Più export che import: i primi sei mesi di quest’anno consegnano all’Italia un risultato per certi versi inatteso. Le esportazioni hanno raggiunto il valore di 24,81 miliardi di euro con un +12% rispetto all’anno precedente, mentre le importazioni sono rimaste ferme a 22,95 miliardi. Il dato è stato diffuso durante il Cibus 2021 di Parma da Coldiretti. Gli italiani hanno aumentato del +7,6% l’acquisto di prodotti nazionali, preferendo quelli Docg, Dop, Doc, Igp e Igt. Questo, secondo l’Osservatorio Nielsen Immagino, ha fatto lievitare a 8,4 miliardi di euro il consumo alimentare dei prodotti certificati di maggior qualità.
La pandemia aveva nel 2020 fortemente contratto gli scambi commerciali internazionali, soprattutto quelli a più lungo raggio, e aveva portato alla chiusura dei ristoranti: due fattori che hanno avuto per conseguenza una modifica dei costumi alimentari degli italiani e ad un consumo più ‘domestico’. Al contrario, con il 2021 sono ‘rimbalzati’ gli scambi commerciali e dai Paesi più tradizionalmente legati al Made in Italy la domanda si è fatta sentire molto sostenuta: da vino e pasta, fino al meno celebrato caviale italiano, che nell’ultimo anno ha visto crescere le proprie esportazioni del +187%.
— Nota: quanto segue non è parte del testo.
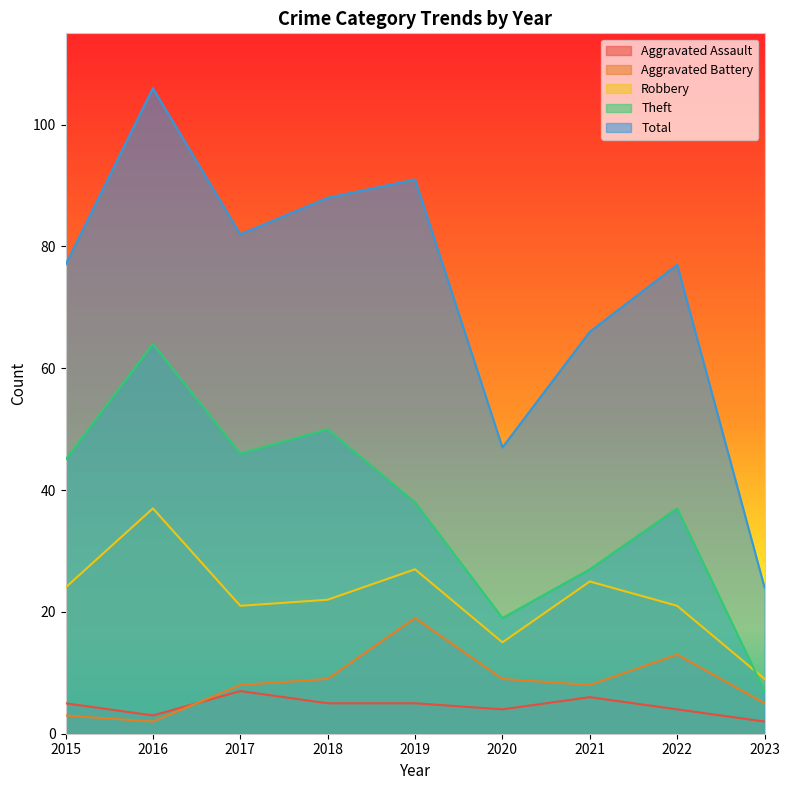

Reading left to right, transcribe all the data shown in this chart.

Aggravated Assault: 5	3	7	5	5	4	6	4	2
Aggravated Battery: 3	2	8	9	19	9	8	13	5
Robbery: 24	37	21	22	27	15	25	21	9
Theft: 45	64	46	50	38	19	27	37	7
Total: 77	106	82	88	91	47	66	77	24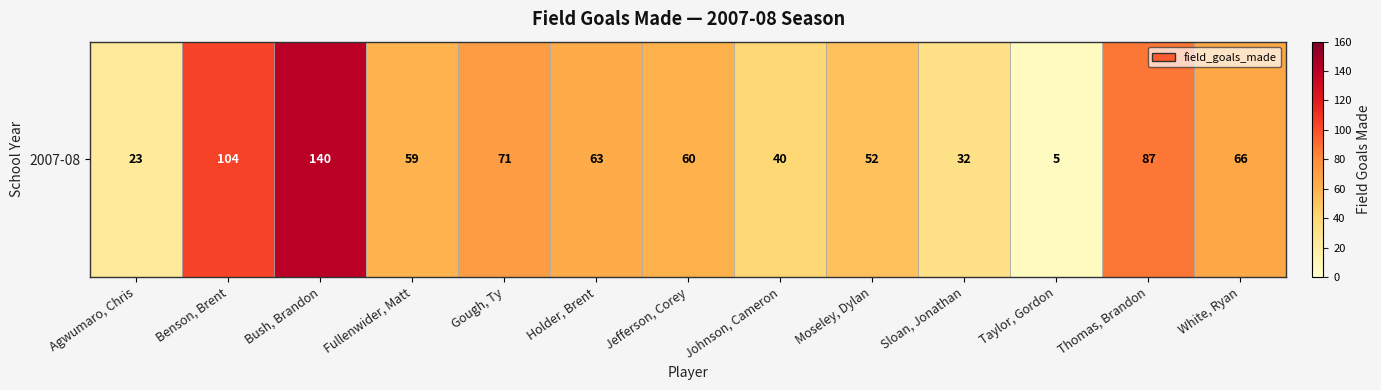

Read the value at White, Ryan.

66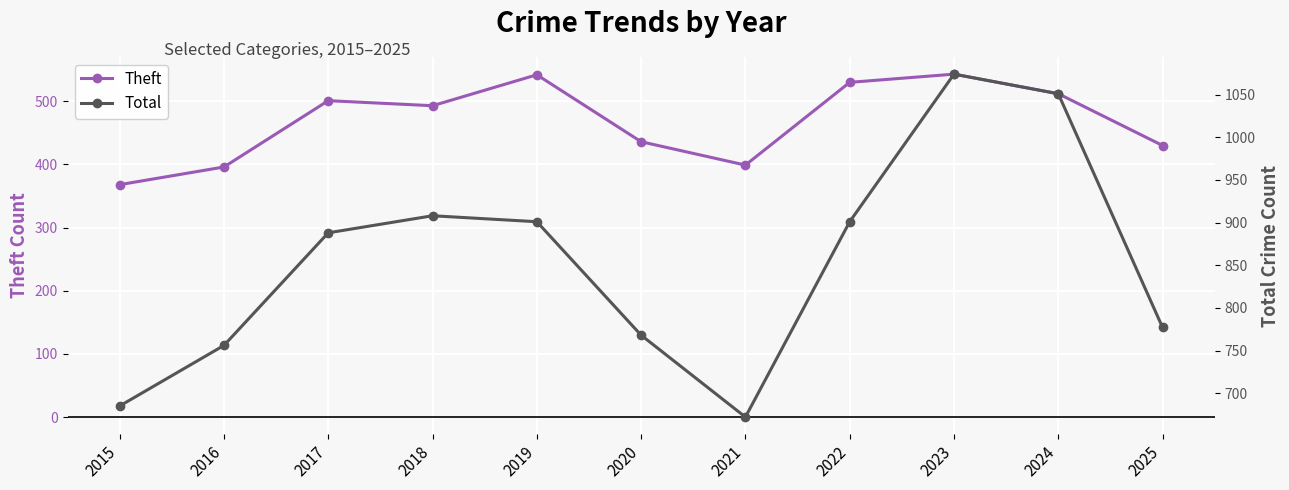

At which category does the chart reach its minimum across all series?

2015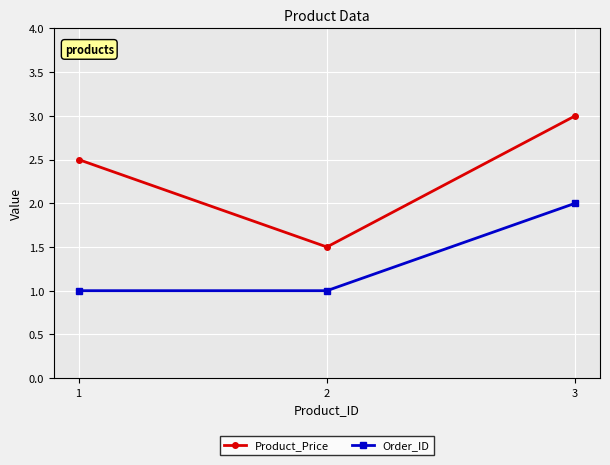

How many categories are shown in the chart?

3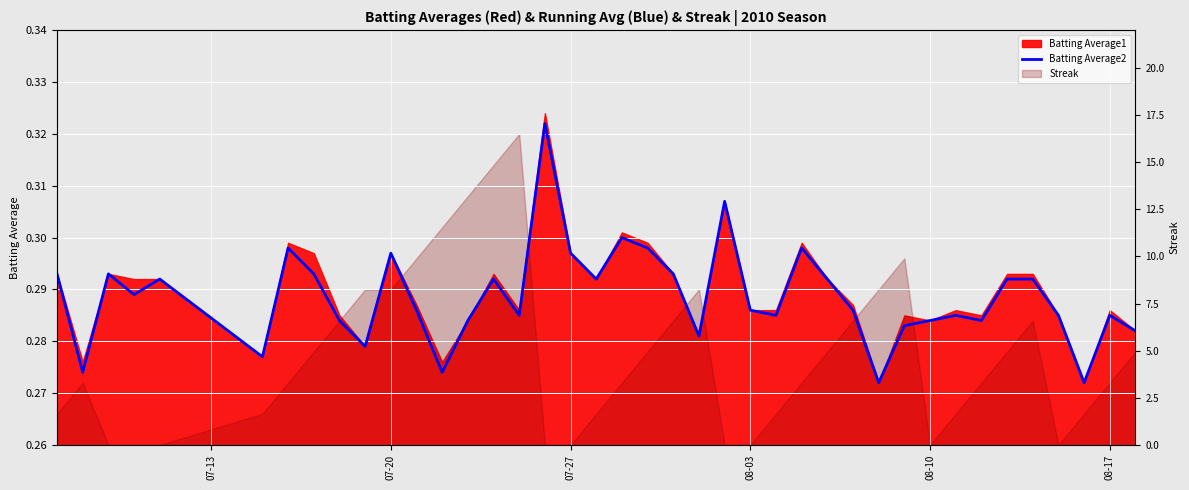

How many interior local peaks (higher than both neighbors) does the data have?

11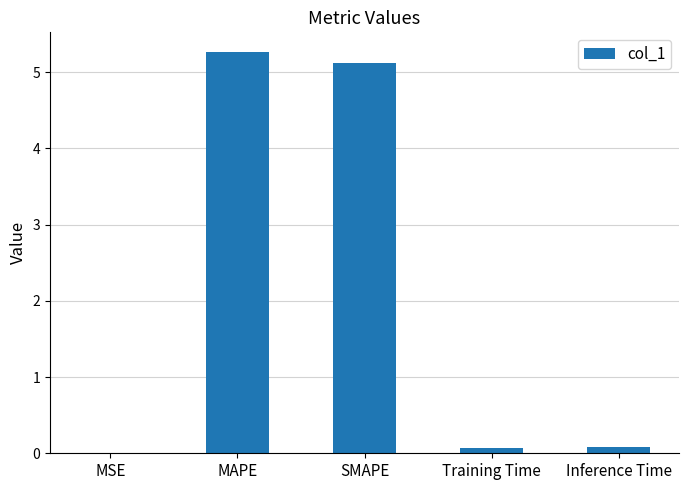

At which category does the chart reach its peak across all series?

MAPE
Bene per la nostra bilancia dei pagamenti, complessivamente. Ma le zone d’ombra sono ancora forti, come fanno capire i dati Ismea: se l’Italia esporta carne di pollo e uova, la produzione di carne bovina copre soltanto il 55% del fabbisogno nazionale, e quella del latte, solo il 75%. Peggio va per i cereali: compriamo all’estero il 53% del mais per l’allevamento degli animali, il 64% del frumento tenero e il 40% del frumento duro che è necessario per la produzione della pasta Made in Italy che vendiamo in tutto il mondo.
Bene quindi che la bilancia commerciale sia positiva in termini strettamente finanziari, ma siamo ben lontani dalla possibilità di parlare di una autosufficienza nazionale e, come sottolinea Coldiretti, molto deve essere fatto per migliorare il tessuto produttivo agroalimentare potenziando la digitalizzazione dei processi produttivi primari, rendendo più efficaci ed efficienti i trasporti, valorizzando le filiere. Perché, parafrasando il più abusato dei detti, “ non si vive di solo vino”.